Here’s a concept that I’m trying to apply to my business that my dad always applied at church:
“No one can do everything, but everyone can do something.”
In terms of media, it means that I cannot say to my readership, “someone should give me a computer.” That kind of language is entitled, even if your intentions are pure. Nothing in my life is a hard ask. If enough people think I have a good idea, they’ll give me the money for it.
It’s how all really good executives work. They don’t lie about anything because they don’t have to- it’s not “making an ask,” it’s being realistic about the fact that I have bigger ideas than I can budget.
For instance, I’d like to start an autistic TV channel by taking all the top autistic YouTubers and combining them into a stream on Pluto. I got that idea from This Old House. They have a maker’s channel on Xumo where YouTubers fall under the This Old House banner. It’s beautiful.
I said that it’s Stories That Are All True. I didn’t say they couldn’t come with pictures. My budget did.
My business needs are light right now.
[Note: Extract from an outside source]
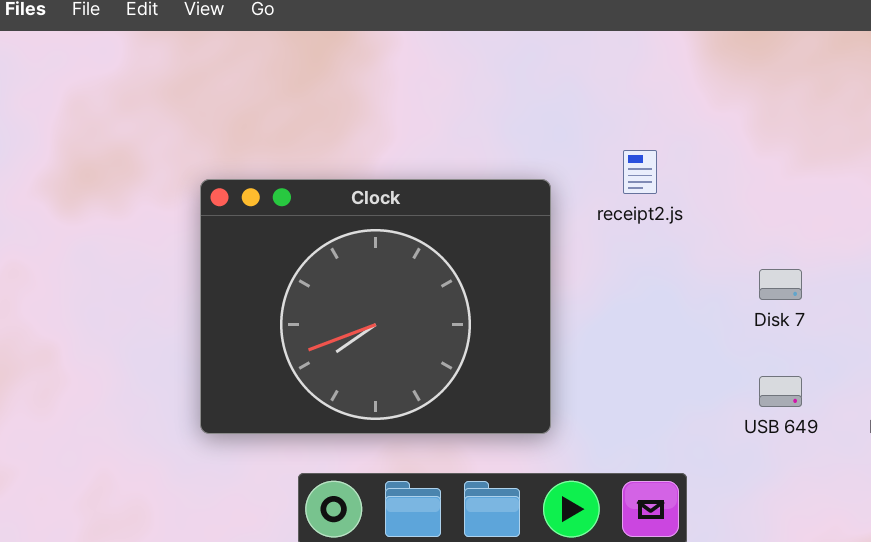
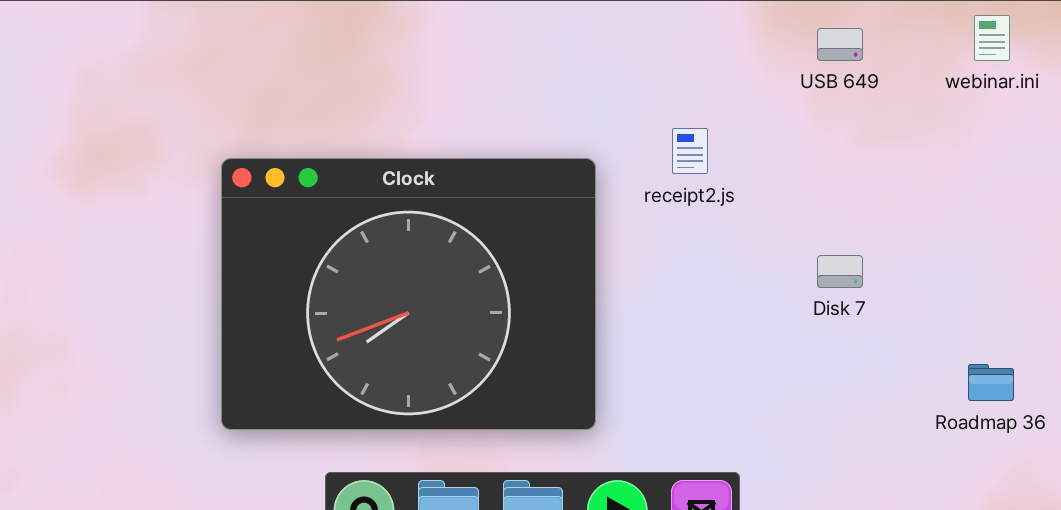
USB 649: [759,376,802,407] -> [817,28,863,61], moved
I can run the entire thing with an Android tablet. I am not coming from a place of need, but a place of creation. My basic needs are met. I just want the world to look different for autistic people and I have a strong enough voice that when I speak, people listen.
This is not arrogance, this is 20 years of preaching experience.
Although one of my friends had Raphael Warnock at Union when he was a student and she told me that she felt like she had been emotionally manipulated by a sermon. I took it really hard, because it was something I’d seen my dad do and it was so effective that a light bulb went on in my head. It was time for the sermon. I didn’t move. I sat there until it got a little bit awkward…. and then it got weird.
I went up to the pulpit, and I said, “Waiting………………
is hard.”
I don’t remember the pericope that day, but I do remember feeling that it was just another aspect of my dad’s preaching that spoke to me but didn’t look right on me, either.
To my knowledge, no one told him that he emotionally manipulated anyone.
All of these things, I explore in my writing- and you’re the ones that know it. Some of you have been here since 2012. Some of you followed me over from Clever Title Goes Here and have been reading since 2001. I feel like I have finally brought hope to many people wondering when I would realize I was weird.
The problem becomes quickly “now that I know what autism is and does, how do I work with it?” My answer was ad revenue, because I work creatively a lot easier than I do physically.
I don’t want the money to make movies. I want the money so that when someone says “I want to make an autistic movie,” I can say, “let me talk to my readers.”
You’re the board. I’m just the microphone.